The Black Freedom struggle of the 1950s and 1960s, popularly referred to as the Civil Rights Movement, tore down Jim Crow segregation in law and in many cases in practice. With these victories, African American organizations and activists focused on advancing economic opportunity to end inequality based on generations of discrimination. President Johnson launched a "War on Poverty" which advanced social programs such as Job Corps and Head Start and provided overall more support for those in poverty. Both Democrats and Republicans supported and implemented affirmative action policies. And for a brief period, there was a recognized responsibility that federal intervention was necessary to advance racial equity in the country.
Though there was always some disagreement with federal intervention to advance racial equality, it would take until the election of Ronald Reagan for the federal government to deconstruct the programs, regulations and policies that had been in place specifically to advance equal opportunity.
Reagan was elected at a time when America was still reeling with self-doubt over its defeat in Vietnam. Though his optimistic campaign message promised better days ahead for the country, his positions on civil rights issues looked backward, not forward.
He opposed the landmark Civil Rights Act of 1964 and also sought to limit the Voting Rights Act, claiming that these laws were an infringement on states' rights. He was also an outspoken critic of affirmative action, condemning racial quotas as a form of reverse racism even though his Republican predecessor, Richard Nixon, is often credited for affirmative action's institutionalization. While Ronald Reagan vehemently denied all charges of racism, his declarations for support of states' rights in Philadelphia, Mississippi (the place where three civil rights workers were murdered in the sixties) made it clear to many that President Reagan would work to turn back many civil rights gains.
President Reagan even tried to veto the Civil Rights Restoration Act of 1988, which stipulated that publicly funded institutions had to comply with civil rights laws in all areas of their organization. Despite his efforts, Congress had enough votes to pass the measure.
President Reagan did find success in cutting funding for the Equal Employment Opportunity Commission (EEOC) and the civil rights division of the Justice Department -- both organizations designed to crack down on discriminatory practices in education, housing, and the workplace. His cuts rendered both agencies toothless, causing the EEOC to file 60 percent fewer cases, and virtually ensuring that most cases of segregation in schools or housing at the Justice Department went uninvestigated.

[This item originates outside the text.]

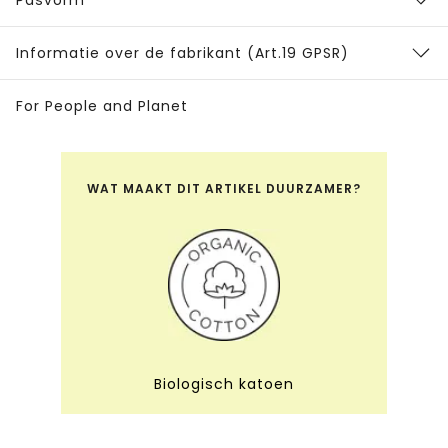
Informatie over de fabrikant (Art.19 GPSR)
For People and Planet
WAT MAAKT DIT ARTIKEL DUURZAMER?
Biologisch katoen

Advocating for a return to the free enterprise "trickle down" economic principles that had been in favor before the Great Depression, Reagan enacted regressive policies that favored the wealthy and higher income Americans -- segments of the population that were disproportionately white. During the Reagan years, there were radical cuts in the marginal tax rates and a lowering of the top personal tax bracket from 70 percent to 28 percent in the course of seven years. Reagan's hugely influential anti-tax ethos paved the way to change the American economy to one of growing economic inequality. Tied with steep increases in military spending, these actions helped to erase funds for social programs focused on advancing opportunity for the disenfranchised.
During these years there were also drastic cuts in government funding for school lunches, unemployment insurance, child care, subsidized housing, Aid to Families with Dependent Children (AFDC) and the Comprehensive Employment and Training Act (CETA), which trained workers and provided them with public sector jobs. During his first few years in office the government, Reagan cut social benefit spending by $20 billion a year.
With these radical changes to economic policy, African Americans would see record levels of unemployment, poverty, increases in incarceration and steep slowing in socio-economic gains during the Reagan era and beyond.
The 1980s represents a time of regression in the United States as it relates to racial equity similar to the time of the 1880s and the following decades when racial inequality was re-established following the Civil War and Reconstruction. Over 30 years later, the United States has yet to re-embrace the activist role of the government deemed necessary by civil rights activists to create greater equal opportunity. Since the Reagan era, even in strong economic times, economic inequality for all Americans grew and for African Americans in particular, the racial economic divide remains wide and in some ways has deepened.